La NOAA précise que les tempêtes de Classe G3, définies comme fortes, peuvent causer de graves problèmes aux systèmes de distribution de la réseau électrique et aux transformateurs, nécessitant des interventions pour régler la tension de la part du personnel technique. Des problèmes sont également possibles pour Internet et pour les opérations satellitaires, en particulier pour les systèmes de navigation des satellites, pour lesquels un repositionnement en orbite pourrait être nécessaire. En effet, les tempêtes solaires peuvent chauffer la haute atmosphère, rendant l’air plus dense, un phénomène qui augmente la résistance. Certains satellites touchés par ce phénomène peuvent déorbités à cause du frottement, comme cela s’est produit pour certains Starlink d’Elon Musk peu après leur lancement, précisément à cause d’une tempête G2. La perte de communications radio aux hautes fréquences est l’une des conséquences les plus probables et, comme indiqué, est actuellement en cours sur une vaste partie du globe en raison de la tempête G3.

Crédit : NOAA

Crédit : NOAA

Possibles aurores polaires à basses latitudes

Un autre effet des tempêtes géomagnétiques les plus fortes est l’abaissement de la latitude à laquelle se manifestent les aurores polaires. Actuellement, spaceweatherlive.com indique un indice kp de 7 sur une échelle de 9, qui mesure l’activité géomagnétique. Dans la nuit du 11 mai 2024, lorsque l’aurore polaire s’est manifestée également en Italie, la valeur était pratiquement à son maximum. Généralement, pour voir une aurore polaire en Italie, une tempête géomagnétique sévère de Classe G4 est nécessaire. Étant donné que la tempête G3 est en cours durant la matinée italienne, il est peu probable que l’effet puisse persister jusqu’au soir, lorsque les aurores deviennent visibles. Cependant, comme indiqué, plusieurs flux de CME atteignent la planète, il ne faut donc pas exclure une augmentation supplémentaire de l’activité dans les prochaines heures. Rappelons également que parfois les tempêtes solaires se manifestent avec une force plus grande que prévue ; il ne faut donc pas exclure totalement un G4 pour la journée d’aujourd’hui.
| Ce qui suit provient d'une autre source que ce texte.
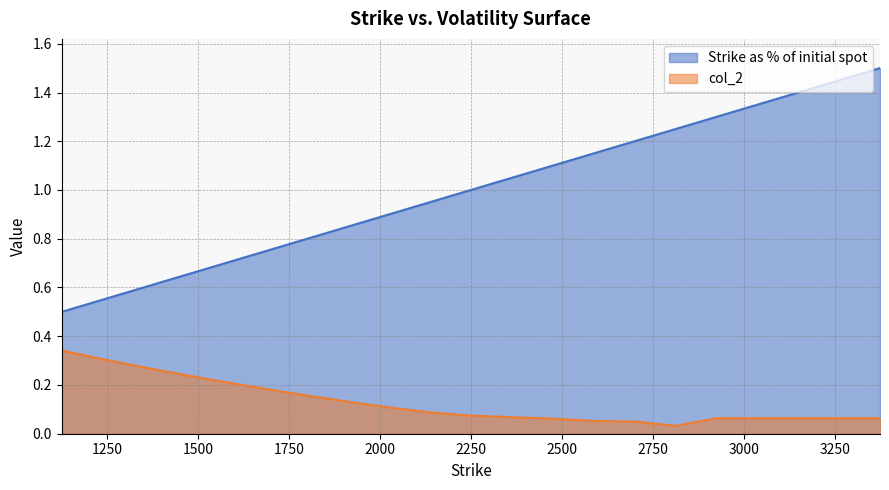

Reading left to right, what are all the values shown in this chart?

Strike as % of initial spot: 0.5	0.6	0.6	0.6	0.7	0.8	0.8	0.8	0.9	1.0	1.0	1.0	1.1	1.2	1.2	1.2	1.3	1.4	1.4	1.4	1.5
col_2: 0.3	0.3	0.3	0.2	0.2	0.2	0.2	0.1	0.1	0.1	0.1	0.1	0.1	0.1	0.1	0.0	0.1	0.1	0.1	0.1	0.1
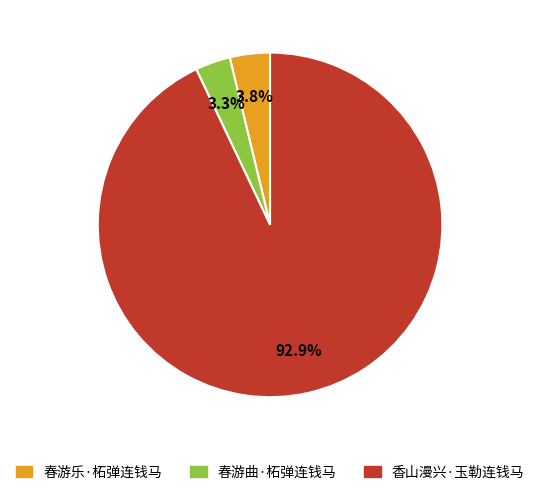

How many slices are in this pie chart?

3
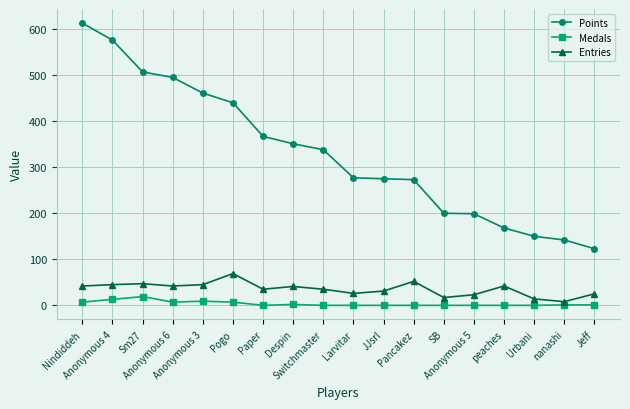

What is the maximum value for Points?

613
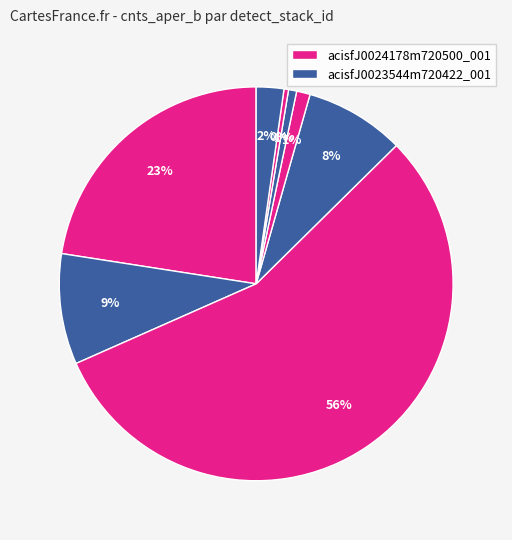

Count the number of slices in the pie.

8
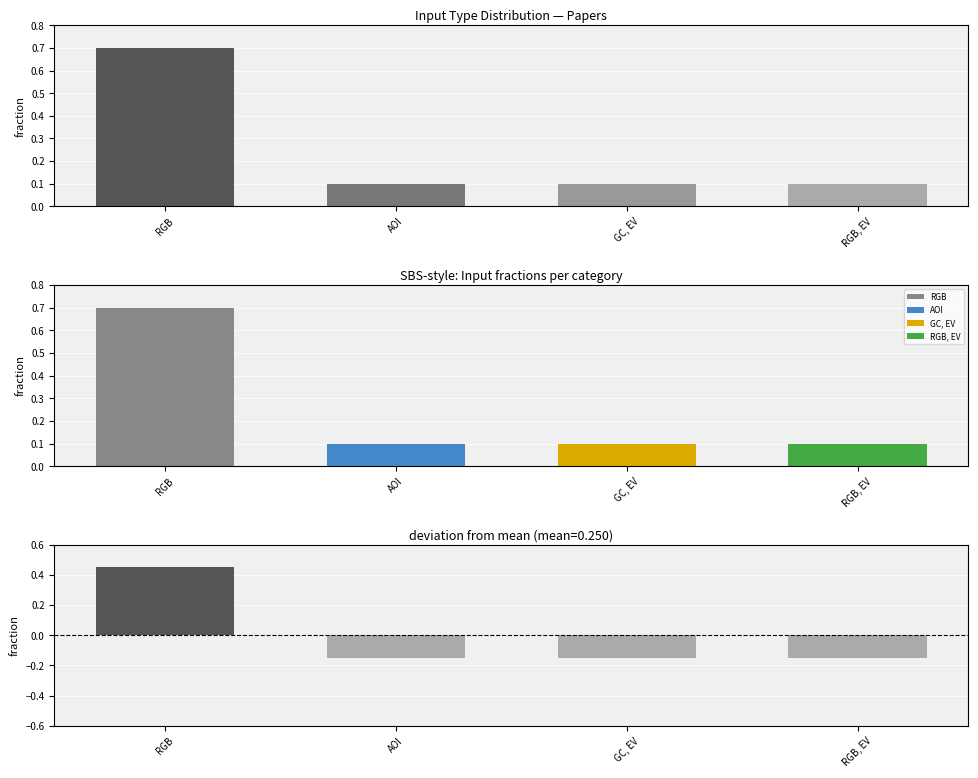

What position from the right is GC, EV?

2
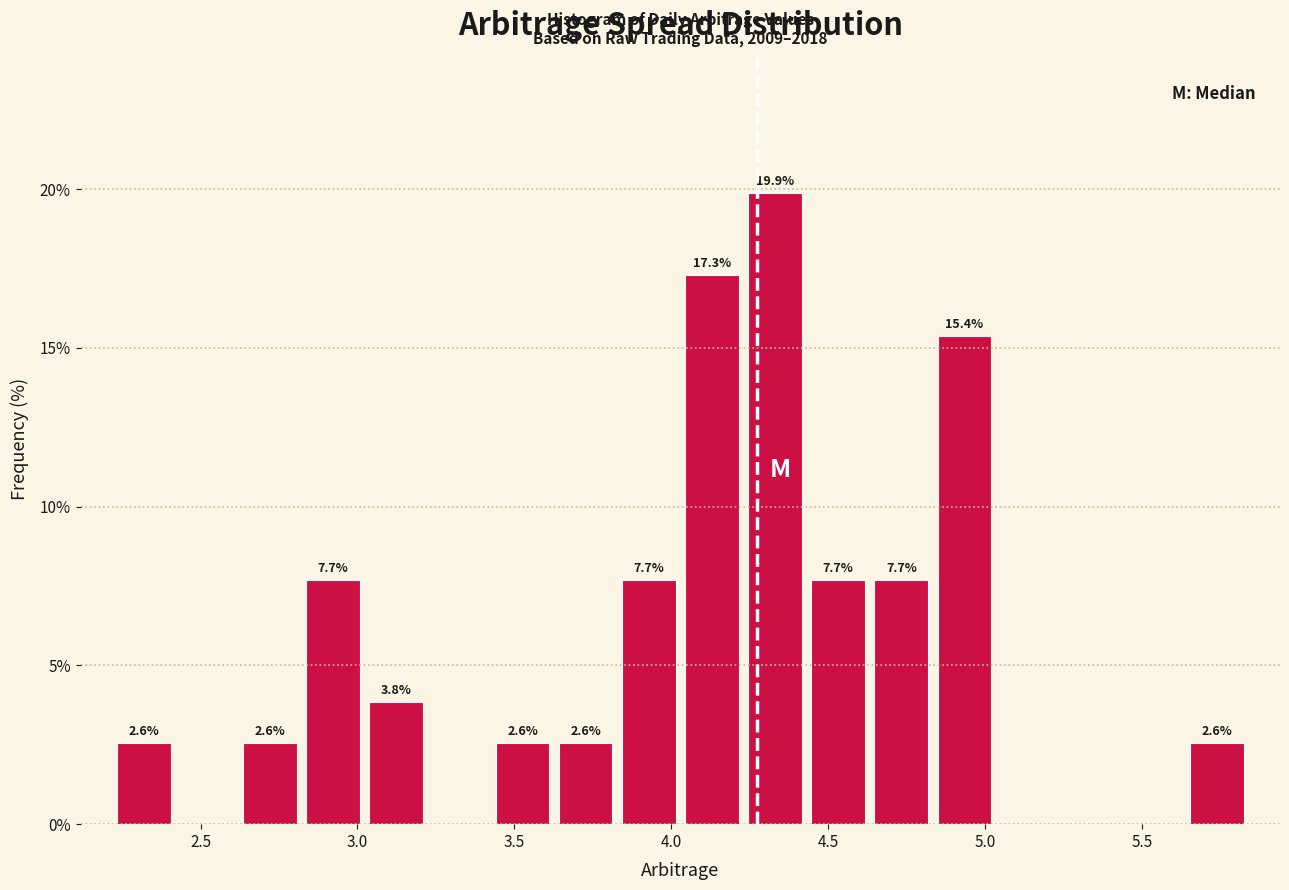

Which range on the x-axis has the tallest bar?

4.25 to 4.45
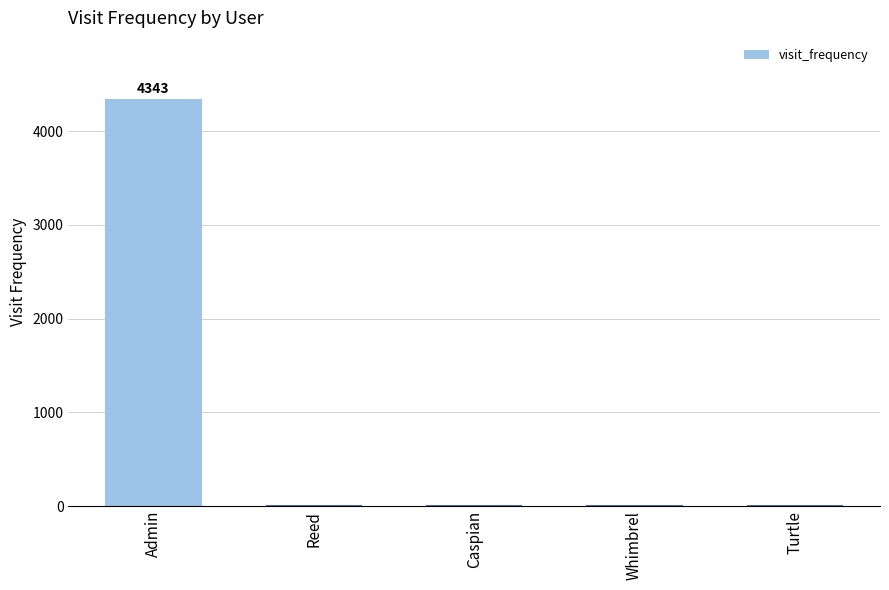

What is the maximum value shown in the chart?

4343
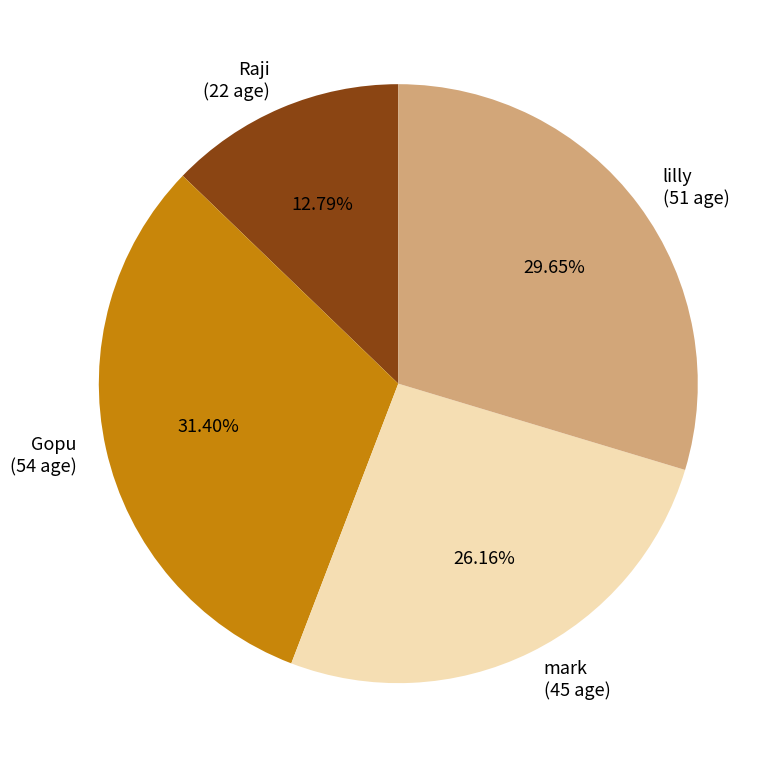

How many slices are in this pie chart?

4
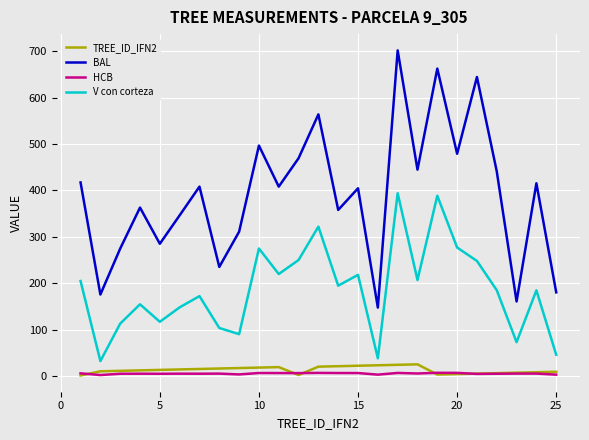

What is the minimum value for HCB?

1.9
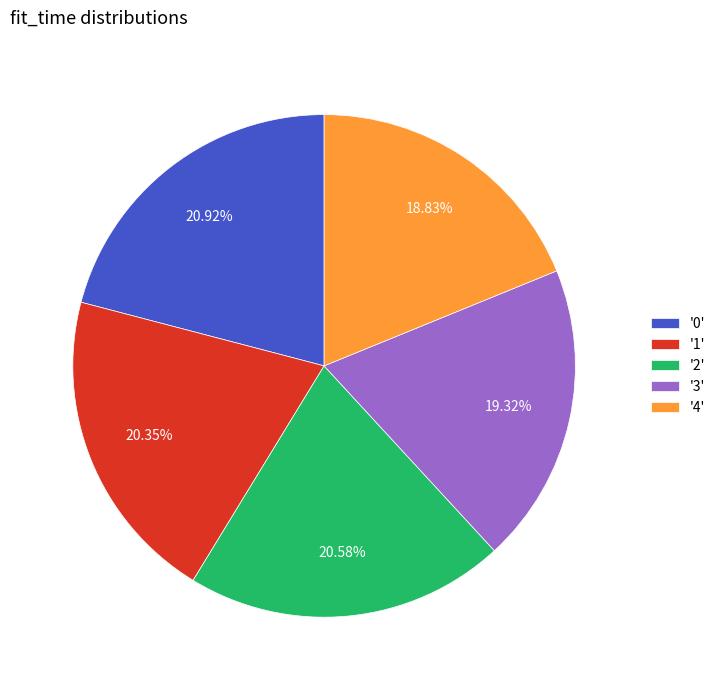

Count the number of slices in the pie.

5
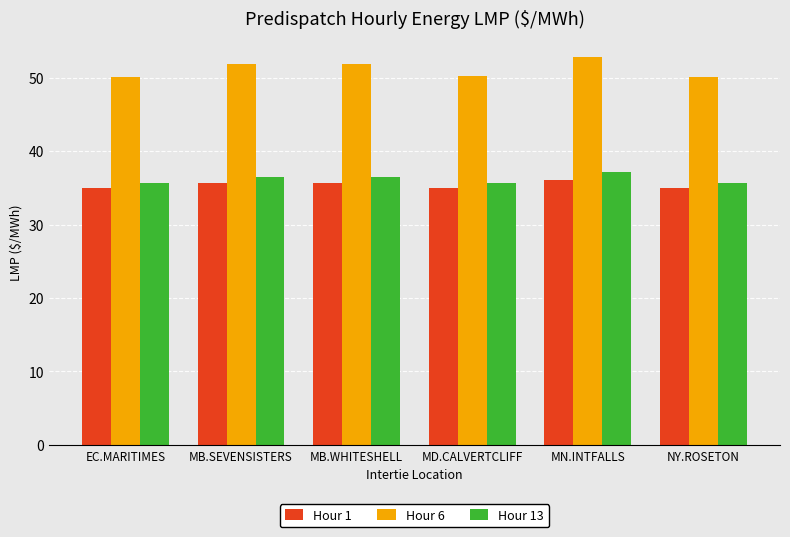

Which series has the largest range (max minus min)?

Hour 6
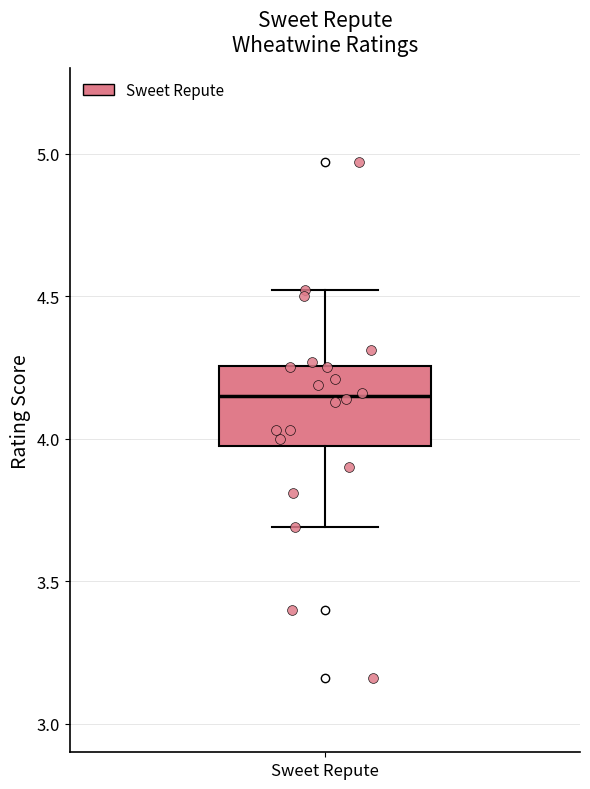

Transcribe this box plot: give where the median line is, the range the box spans, and where the two whiskers end, as read against the y-axis. The values are not printed on the chart, so give them approximately, as read against the axis.

median 4.15, box 4.00 to 4.25, whiskers 3.70 to 4.50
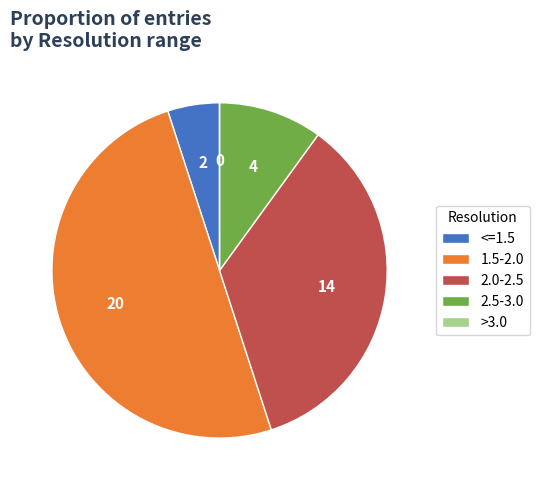

Which has a higher value, 2.0-2.5 or 2.5-3.0?

2.0-2.5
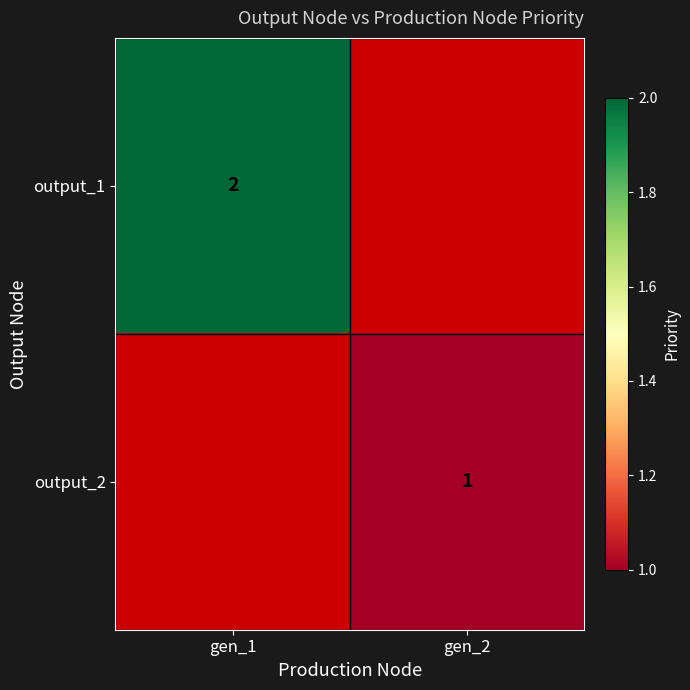

The value of output_2 at gen_2 is 1. True or false?

True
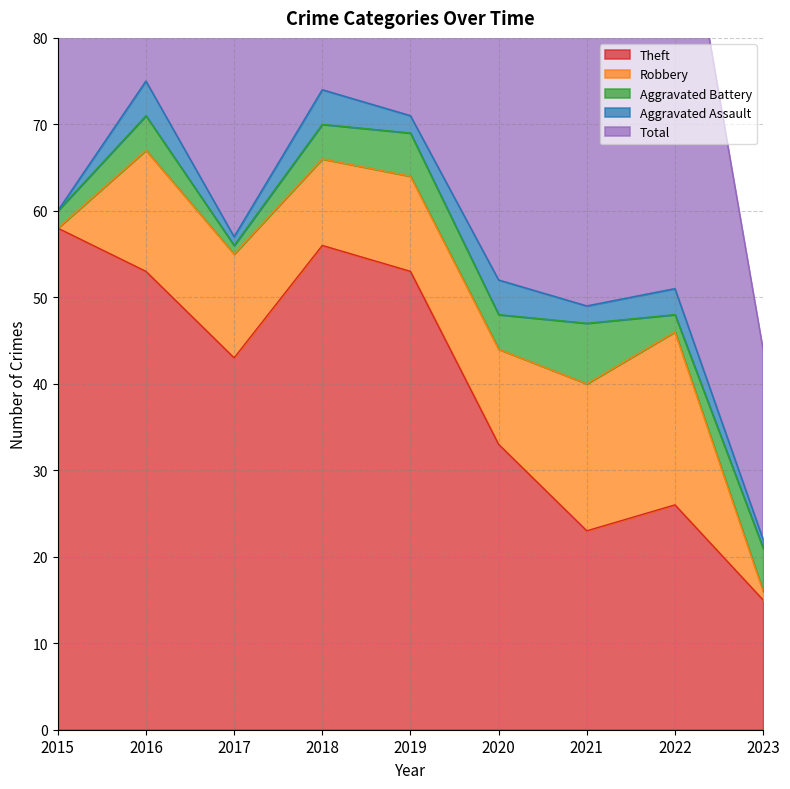

What value does the Aggravated Battery series have at 2023?

5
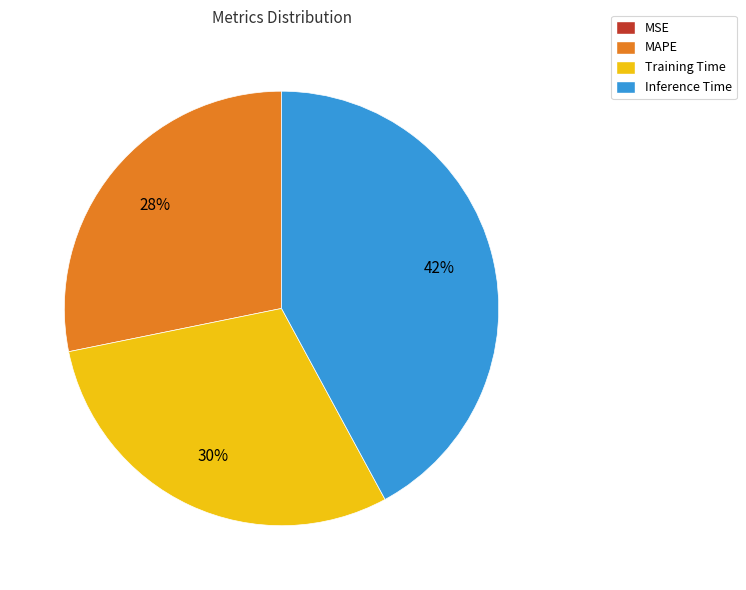

True or false: Inference Time accounts for 32% of the total.

False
Actuellement, la région solaire sous surveillance étroite par les scientifiques comprend les complexes de taches solaires AR3780 et AR3784 qui, comme précisé par spaceweather.com, sont caractérisés par des champs magnétiques beta-gamma-delta capables de provoquer des flamboiements de Classe X, les plus violents en effet. Les CME associées à ces éruptions solaires dirigées vers la Terre pourraient déclencher des tempêtes géomagnétiques de Classe G5 (extrêmes), avec des effets potentiellement dévastateurs à cause des courants parasites qu’elles peuvent engendrer. Le principal risque est un nouvel Événement de Carrington, du nom de la violente tempête solaire du 1er septembre 1859 qui a enflammé les télégraphes de l’époque. En ce moment, l’augmentation du risque de tempêtes solaires intenses est liée au fait que le Soleil se dirige vers le pic maximal de son activité magnétique, prévu entre la fin de cette année et l’été de l’année prochaine.